Priority booking at Chichester has become in the last few years, a sort of glorious mania, pre-empting the excitement of the season itself, taking on a little of the spirit of theatre – booking is now a kind of ‘blink and you miss it’ live event. And like all great events there is joy to be found in the anticipation. This year especially there is a truly theatrical pause between booking and watching, as we await our new leading lady (fresh and blooming) to make her grand entrance in July. Until then we have the ever-reliable Minerva to keep us going, and this exceptional season opens with Hugh Whitemore’s Stevie. And as audiences walk into the Minerva, they will do so over new blocked paving – the very furthest extent of the refurbishment wave that has its start in the Festival Theatre.
Much is completed in the main house now, and is just awaiting its great reveal. The carpeting and new handrails have been installed in the auditorium, and the refurbished seats have been reinstated, and now wait calmly under acres of plastic sheeting.
Water has entered the miles of gleaming pipe-work for the first time, and soon the heating will be switched on for the first time, and workmen will stand listening to the gurgling like a hundred expectant fathers. The ground-source heat-pump, often the target of speculation and reinvention, has been flushed through for the first time.

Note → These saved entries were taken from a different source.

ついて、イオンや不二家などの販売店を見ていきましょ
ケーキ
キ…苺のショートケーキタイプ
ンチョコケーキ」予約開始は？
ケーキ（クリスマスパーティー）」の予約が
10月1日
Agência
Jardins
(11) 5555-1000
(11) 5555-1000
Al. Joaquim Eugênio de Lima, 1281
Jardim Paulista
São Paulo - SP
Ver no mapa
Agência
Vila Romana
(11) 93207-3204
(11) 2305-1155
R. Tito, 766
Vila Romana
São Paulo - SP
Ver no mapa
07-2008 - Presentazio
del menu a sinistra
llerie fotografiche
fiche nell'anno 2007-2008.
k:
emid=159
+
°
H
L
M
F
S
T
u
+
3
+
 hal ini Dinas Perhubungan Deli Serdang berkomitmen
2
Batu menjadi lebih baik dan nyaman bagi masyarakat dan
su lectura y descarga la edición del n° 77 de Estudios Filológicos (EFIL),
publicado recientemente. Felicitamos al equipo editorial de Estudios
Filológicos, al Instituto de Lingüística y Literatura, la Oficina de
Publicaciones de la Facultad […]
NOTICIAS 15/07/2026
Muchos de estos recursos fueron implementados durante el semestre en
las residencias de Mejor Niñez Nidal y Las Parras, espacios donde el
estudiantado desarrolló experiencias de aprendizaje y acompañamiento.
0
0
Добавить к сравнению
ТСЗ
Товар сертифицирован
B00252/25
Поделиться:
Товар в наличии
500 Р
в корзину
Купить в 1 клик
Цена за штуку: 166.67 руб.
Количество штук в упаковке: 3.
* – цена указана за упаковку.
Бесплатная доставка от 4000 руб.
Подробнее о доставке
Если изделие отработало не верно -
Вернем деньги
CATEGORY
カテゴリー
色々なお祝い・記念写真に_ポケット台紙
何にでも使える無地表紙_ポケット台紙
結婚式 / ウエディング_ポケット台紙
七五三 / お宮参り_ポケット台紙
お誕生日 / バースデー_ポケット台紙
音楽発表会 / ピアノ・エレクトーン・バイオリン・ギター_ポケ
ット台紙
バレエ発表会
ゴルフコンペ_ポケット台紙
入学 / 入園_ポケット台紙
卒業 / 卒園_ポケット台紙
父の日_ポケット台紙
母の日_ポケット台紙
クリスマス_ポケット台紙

Patches of finished work are appearing daily – the scene dock has been painted and the flooring is going down; the new triangular Terrace Bar (the one which abuts the park) has half of its cockle-shell paving down which will flow out into the outside space; the very complex electrical installation continues in all sections, constantly. In total over 180 workmen give their utmost effort to getting the Theatre across the finish line, from plan to physical object.
The most noticeable refurbishment, taking the form of a kind of heritage ping-pong match, is the concrete repairs to the front of the original hexagon. Visually there have been various advances and retreats, but there has always been a sense that the ideal solution is approaching. Attaching new concrete, while attempting to make it look like 50-year old weathered concrete, to a mix that you can only guess at, while making it secure, and preserving the look of the original material, is about as complicated as it sounds. The scaffolding will reappear in the next week or so, and more concrete repair will get underway. But however long the repairs take, one thing is certain – we all know a lot more about concrete than we did two years ago.
There is always an extra element to the arrival of spring in Chichester, bringing with it the excitement of a new Festival. And this season, gilding the lily in the most tasteful way imaginable, we can also anticipate the reopening of the Festival Theatre and the thrill of visiting an upgraded space, and still one of the most exciting producing theatres in the country.